Emirates ordered 50 Airbus A350s on Monday in a $16billion revised deal that means it is dropping consideration of the smaller A330neo, at least for the time being.
Emirates, the launch customer for the 777X, will now take 126 of the long-range widebody jets, down from a planned 150
The United Arab Emirates, which includes Dubai, is a close ally of the United States. Tensions between Iran and U.S.-backed Gulf Arab states provided a tense backdrop to the airshow.
Overall, Airbus netted around $38billion (£29.3billion) in new plane orders at the airshow this week to Boeing’s roughly $17billion (£13.1billion), though not all are firm orders. Around $20billion (£15.4billion) of these commercial purchasing announcements were made by low-cost carriers.

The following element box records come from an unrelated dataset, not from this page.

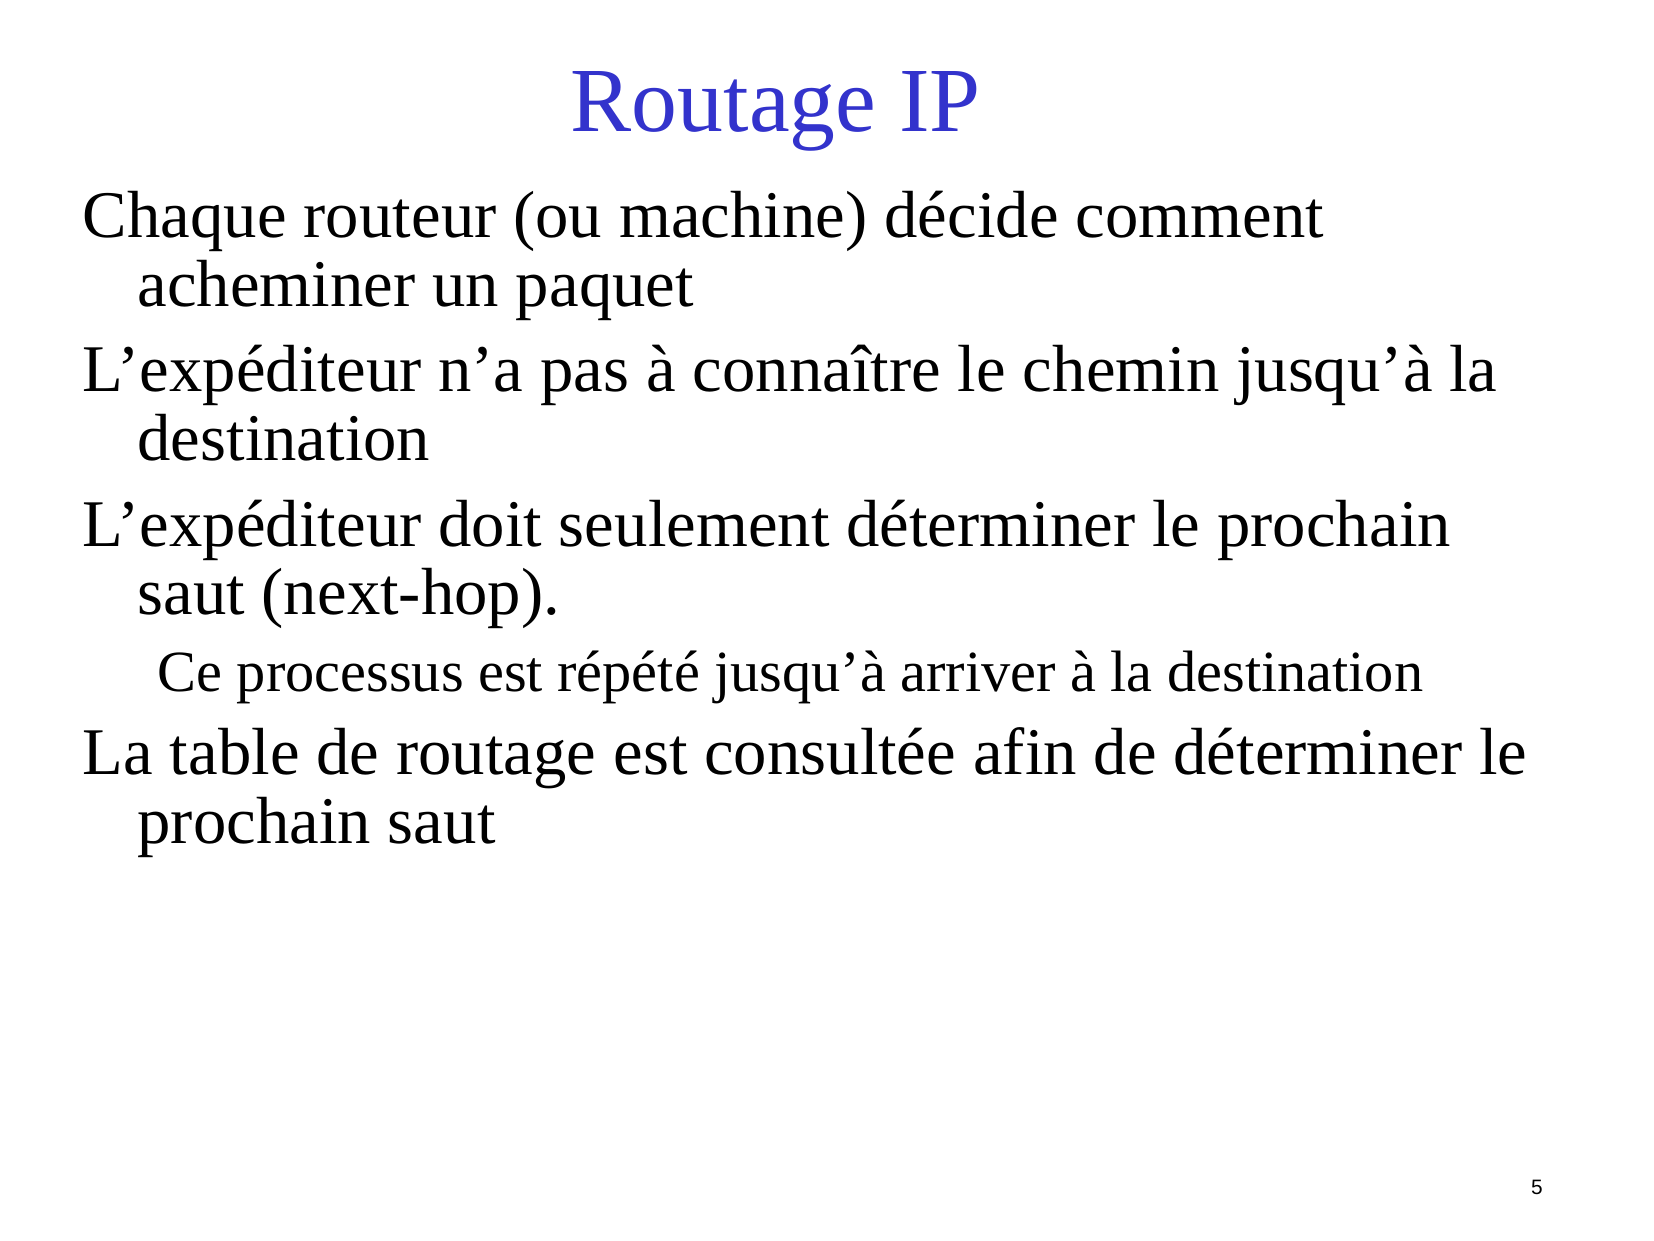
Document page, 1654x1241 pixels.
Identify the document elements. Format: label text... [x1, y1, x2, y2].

list Chaque routeur (ou machine) décide comment acheminer un paquet L’expéditeur n’a pas à connaître le chemin jusqu’à la destination L’expéditeur doit seulement déterminer le prochain saut (next-hop). Ce processus est répété jusqu’à arriver à la destination La table de routage est consultée afin de déterminer le prochain saut [68, 174, 1548, 1123]
title Routage IP [73, 0, 1479, 174]
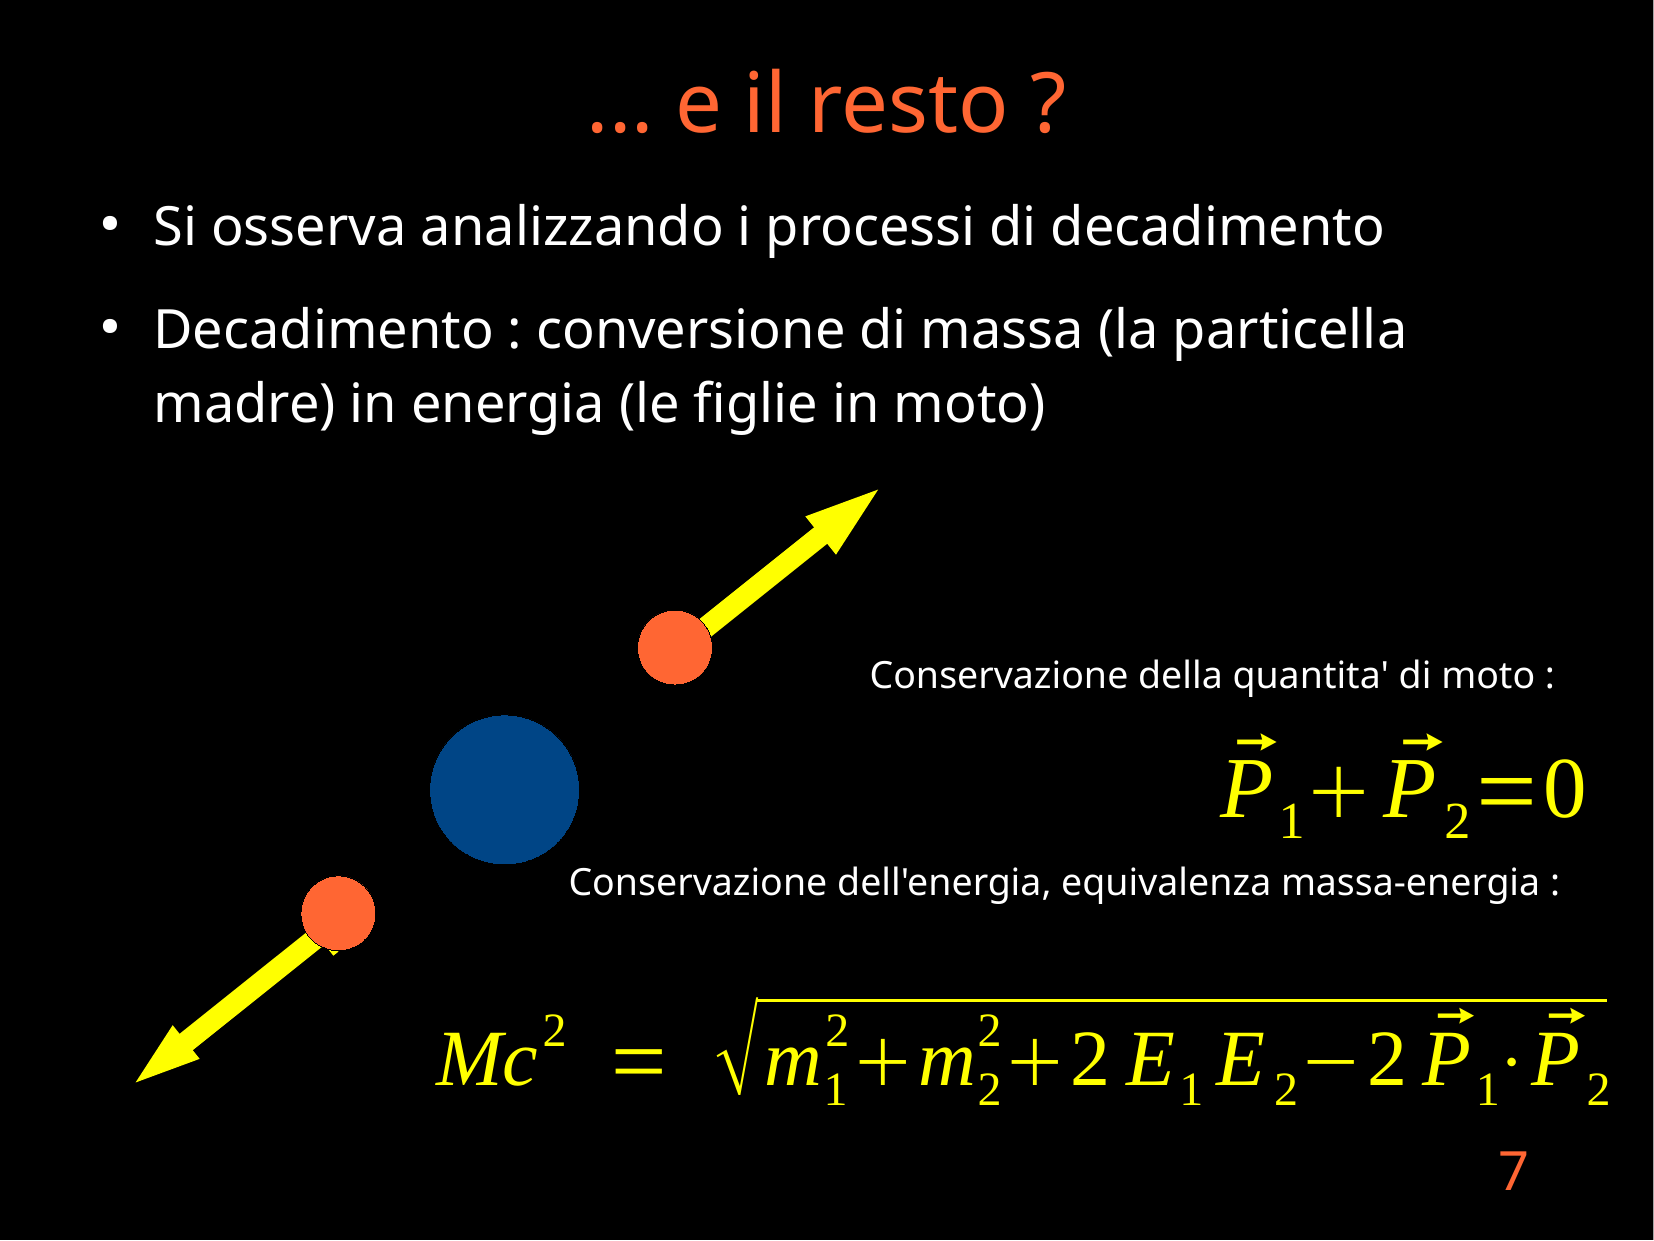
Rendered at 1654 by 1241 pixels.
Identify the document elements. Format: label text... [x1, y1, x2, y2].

text_box Conservazione dell'energia, equivalenza massa-energia : [553, 848, 1620, 908]
text_box [429, 714, 580, 865]
list Si osserva analizzando i processi di decadimento Decadimento : conversione di massa (la particella madre) in energia (le figlie in moto) [82, 187, 1571, 451]
chart [1203, 729, 1597, 848]
title ... e il resto ? [82, 47, 1571, 153]
text_box [300, 875, 376, 951]
text_box Conservazione della quantita' di moto : [854, 641, 1610, 701]
chart [422, 994, 1619, 1115]
text_box [637, 610, 713, 686]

The Dubai Airshow, which opened Sunday and is the Middle East’s biggest aviation event, has seen the region’s flagship Gulf carriers rein back big-ticket purchases as they face industry headwinds from lower airfreight demand to weakened travel demand in the region. The big Gulf airlines also have multiple existing orders on planes yet to be delivered.
Emirates, which feeds Dubai’s busy international airport, posted significantly lower earnings of $237million (£182.9million) this past fiscal year compared to the previous year’s whopping $762million (£587.8million).
Meanwhile, Abu Dhabi’s flagship carrier Etihad has posted losses for several consecutive years. Qatar Airways, another major Gulf carrier, is struggling under a blockade imposed on Qatar by neighboring Gulf Arab states, including the United Arab Emirates.
Airbus netted around $38billion (£29.3billion) in new plane orders at the airshow this week to Boeing’s roughly $17billion (£13.1billion)
Boeing has said it hopes to have the Max certified by the FAA and flying again by January, before other regulators around the world follow suit.
FAA Administrator Steve Dickson told reporters at the airshow Wednesday that the regulator will not be pressured on time.
‘As a regulator, there’s certain things that we have to do, but time pressure can’t be one of them,’ he said.
‘We’ve got to make sure that we do everything the right way and do it the complete way.’
He said his message to the FAA workforce is to understand ‘that we need to run every step of the process’. When asked if the plane would be certified by January, Dickson said: ‘It remains to be seen.’
‘I´m not going to commit to a timeline,’ said Dickson, who was sworn-in to the post for a five-year term in August.